By the time they reached the coast road and turned North along the Costa Brava with 22KM to go, the gap was down to 15 seconds and the catch was imminent. The coast road followed the twisting curves of the headland along the cliffs which constantly pinched those riders on the inside of the corners as the leading riders followed the shortest path. Lidl-Trek took control of the peloton and the first surprise rider to drop was Ethan Vernon of NSN Cycling which signaled Brady Gilmore was going to be their designated sprinter of the day.

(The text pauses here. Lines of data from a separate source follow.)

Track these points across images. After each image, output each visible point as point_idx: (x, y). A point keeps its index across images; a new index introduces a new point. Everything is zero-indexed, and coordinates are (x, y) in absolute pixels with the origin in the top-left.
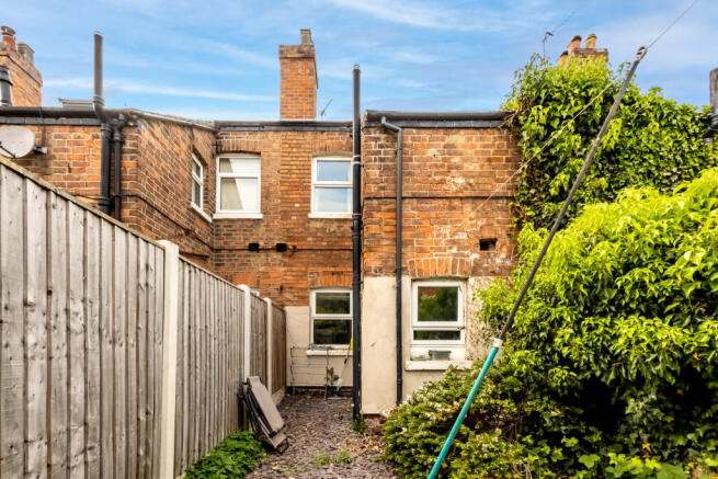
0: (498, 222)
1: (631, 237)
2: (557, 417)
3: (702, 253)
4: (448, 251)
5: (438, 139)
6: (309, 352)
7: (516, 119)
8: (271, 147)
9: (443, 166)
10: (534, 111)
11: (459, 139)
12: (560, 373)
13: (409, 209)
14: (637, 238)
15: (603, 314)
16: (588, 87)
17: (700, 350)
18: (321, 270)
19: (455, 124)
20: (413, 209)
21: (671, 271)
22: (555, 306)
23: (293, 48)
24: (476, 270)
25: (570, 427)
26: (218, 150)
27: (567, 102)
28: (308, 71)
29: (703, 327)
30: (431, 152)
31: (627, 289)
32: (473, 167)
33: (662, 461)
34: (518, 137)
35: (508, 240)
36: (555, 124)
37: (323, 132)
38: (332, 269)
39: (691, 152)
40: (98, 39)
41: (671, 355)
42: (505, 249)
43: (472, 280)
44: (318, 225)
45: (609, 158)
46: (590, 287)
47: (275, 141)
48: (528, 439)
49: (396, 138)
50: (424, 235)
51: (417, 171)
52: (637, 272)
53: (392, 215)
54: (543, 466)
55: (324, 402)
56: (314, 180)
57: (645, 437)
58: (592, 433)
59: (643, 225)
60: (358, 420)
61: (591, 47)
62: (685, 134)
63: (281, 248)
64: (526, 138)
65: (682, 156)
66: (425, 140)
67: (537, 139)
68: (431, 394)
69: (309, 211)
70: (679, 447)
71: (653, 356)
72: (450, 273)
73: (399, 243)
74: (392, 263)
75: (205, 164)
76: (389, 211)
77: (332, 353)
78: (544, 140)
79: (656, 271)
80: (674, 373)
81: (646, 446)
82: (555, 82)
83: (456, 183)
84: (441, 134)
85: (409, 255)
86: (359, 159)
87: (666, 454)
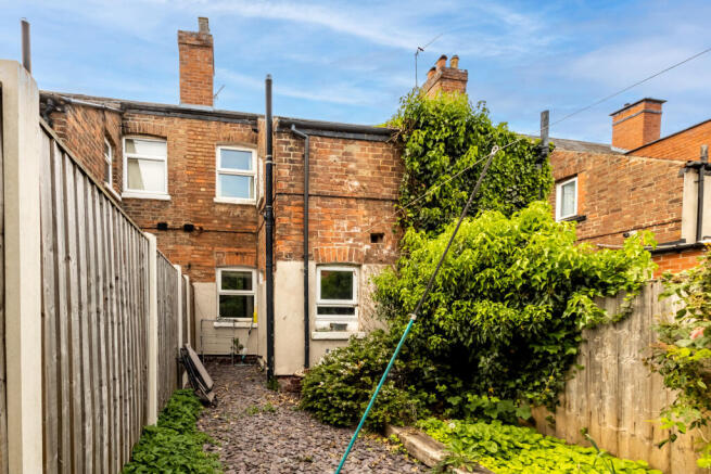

Burnett put up a good fight and to be the last man standing from the break but he was caught just outside 11KM to go. UAE-XRG had taken over from Lidl-Trek and seemed to be leaning on the pedals a bit harder. Riders were being jettisoned out the back but a blob of around 70 riders were still hovering around the front. Bahrain Victorious accelerated and took control of the pace with 6KM to go. The speed went up another level and the entire peloton was strung out in single file. As quickly as Bahrain Victorious had moved up, they disappeared just as fast which caused a swell of riders who all pushed forward at the same time. Jonas Vingegaard of Visma-Lease a Bike was left on the front and kept the pace going from 4.5KM to go down to the bottom along the beach, 2.5KM later.

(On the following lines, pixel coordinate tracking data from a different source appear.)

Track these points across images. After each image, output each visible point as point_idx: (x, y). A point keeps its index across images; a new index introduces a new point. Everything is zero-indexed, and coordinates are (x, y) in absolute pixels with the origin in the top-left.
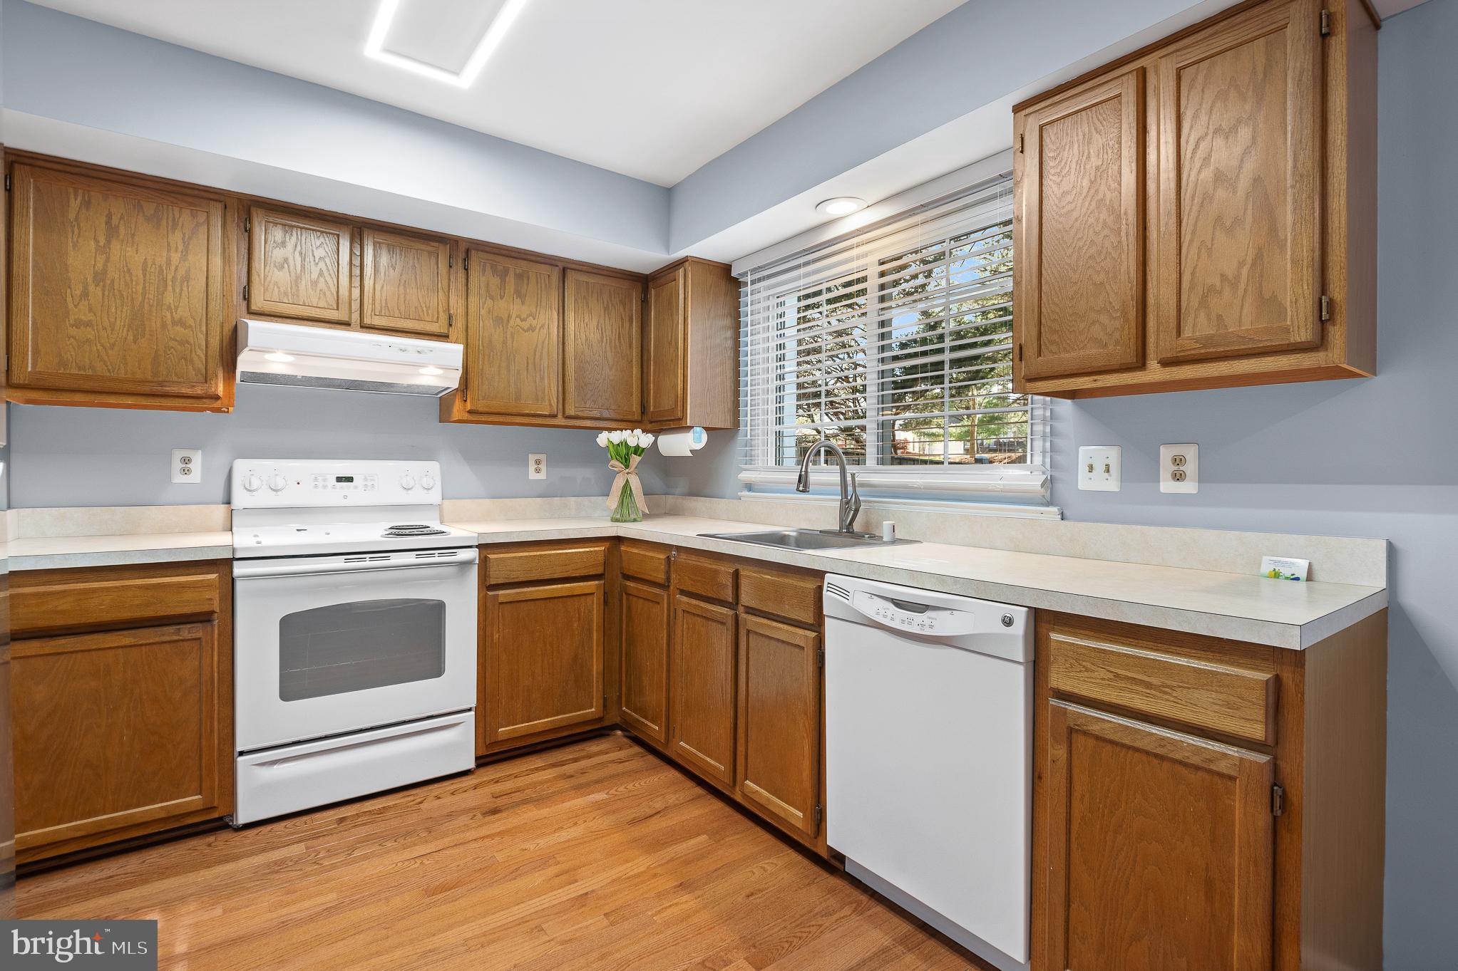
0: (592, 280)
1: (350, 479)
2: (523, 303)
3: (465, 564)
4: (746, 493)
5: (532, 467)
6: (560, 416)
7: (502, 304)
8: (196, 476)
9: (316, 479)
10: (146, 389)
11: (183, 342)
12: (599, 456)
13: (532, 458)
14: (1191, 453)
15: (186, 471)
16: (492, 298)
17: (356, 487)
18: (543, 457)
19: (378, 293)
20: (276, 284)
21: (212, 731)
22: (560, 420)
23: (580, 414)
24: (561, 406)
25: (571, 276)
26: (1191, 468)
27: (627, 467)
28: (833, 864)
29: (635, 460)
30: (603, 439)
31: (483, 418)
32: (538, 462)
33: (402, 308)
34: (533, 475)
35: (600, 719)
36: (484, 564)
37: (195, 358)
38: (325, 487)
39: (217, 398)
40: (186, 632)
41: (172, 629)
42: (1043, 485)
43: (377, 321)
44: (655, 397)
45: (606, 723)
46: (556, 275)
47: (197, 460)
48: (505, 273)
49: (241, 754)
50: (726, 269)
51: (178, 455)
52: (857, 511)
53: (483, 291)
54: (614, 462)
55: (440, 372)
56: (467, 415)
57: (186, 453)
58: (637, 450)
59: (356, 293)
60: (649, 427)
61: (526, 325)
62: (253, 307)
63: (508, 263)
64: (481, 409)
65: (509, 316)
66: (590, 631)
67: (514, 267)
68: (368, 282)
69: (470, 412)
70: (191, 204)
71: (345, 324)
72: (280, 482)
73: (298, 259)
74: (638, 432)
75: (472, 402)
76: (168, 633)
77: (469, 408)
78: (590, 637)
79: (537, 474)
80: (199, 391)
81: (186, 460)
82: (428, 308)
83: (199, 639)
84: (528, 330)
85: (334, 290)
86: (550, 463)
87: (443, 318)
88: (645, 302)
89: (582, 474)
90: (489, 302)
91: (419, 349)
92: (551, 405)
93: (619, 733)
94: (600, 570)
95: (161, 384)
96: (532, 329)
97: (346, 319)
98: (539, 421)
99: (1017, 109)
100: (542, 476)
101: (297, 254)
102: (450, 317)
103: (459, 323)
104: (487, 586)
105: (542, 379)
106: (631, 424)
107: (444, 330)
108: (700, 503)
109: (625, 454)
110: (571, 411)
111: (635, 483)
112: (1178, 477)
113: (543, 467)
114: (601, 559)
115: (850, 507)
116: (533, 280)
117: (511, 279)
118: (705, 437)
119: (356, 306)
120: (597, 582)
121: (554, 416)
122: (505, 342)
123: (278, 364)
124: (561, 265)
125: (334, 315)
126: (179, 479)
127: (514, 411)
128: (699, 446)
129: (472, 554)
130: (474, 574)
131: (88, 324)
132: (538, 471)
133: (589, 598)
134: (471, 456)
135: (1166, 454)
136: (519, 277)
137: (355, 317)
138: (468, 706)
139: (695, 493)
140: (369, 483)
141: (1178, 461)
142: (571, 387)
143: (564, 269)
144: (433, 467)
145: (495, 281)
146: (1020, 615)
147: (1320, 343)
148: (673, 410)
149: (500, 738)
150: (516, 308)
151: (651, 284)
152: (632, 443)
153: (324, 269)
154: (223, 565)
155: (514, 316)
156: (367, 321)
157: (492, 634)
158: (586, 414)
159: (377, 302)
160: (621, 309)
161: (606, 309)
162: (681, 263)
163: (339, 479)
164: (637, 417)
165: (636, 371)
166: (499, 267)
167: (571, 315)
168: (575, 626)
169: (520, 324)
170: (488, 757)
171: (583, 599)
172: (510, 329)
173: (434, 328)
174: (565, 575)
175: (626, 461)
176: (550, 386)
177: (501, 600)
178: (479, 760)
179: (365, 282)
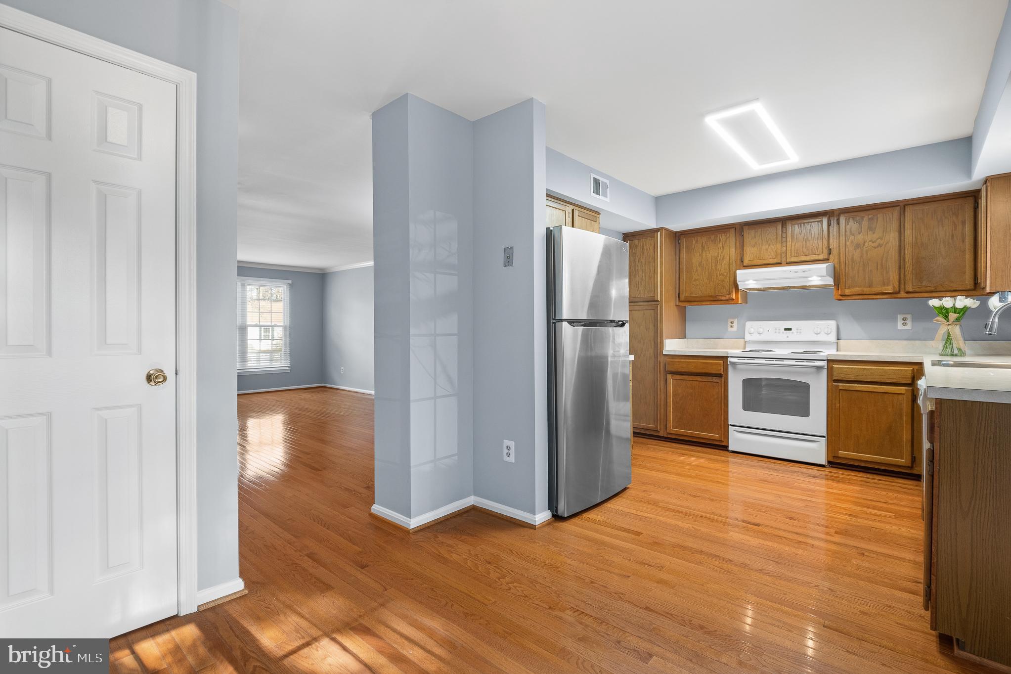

Vingegaard's teammate, Sepp Kuss, arrived at the front and took the peloton through the penultimate corner at 1,300M from the line. Alpecin-Premier Tech led through 1KM to go but trains were coming from behind as the road started to tip upwards. NSN Cycling came forward with Gilmore in second wheel followed by Tom Pidcock of Pinarello Q36.5 in third with Dorian Godon of Ineos slotted in fourth position. Pidcock went long at 400M and Remco Evenepoel of Redbull-Bora Hansgrohe sprinted to get on his wheel. Evenepoel opened up in his bid for the line at 200 meters but Godon came out of the slipstream and the pair were side by side with 100 meters to go. Godon was bobbing and looked labored with the effort but they were completely matched at 25 meters from the line. When they hit the finish, Godon briefly raised his hand but immediately put it back down because it was impossible to tell who won. The helicopter found Godon as he was recovering and when the replay was shown, it could be seen that Godon did in fact have the win by the depth of a rim. Pidcock hung on to third place on the day on the same time but there was clear daylight between him and Godon. Nearly 70 riders finished on the same time with all of the expected GC riders present.
Godon will wear the leader's jersey tomorrow with another group finish likely in Banyoles.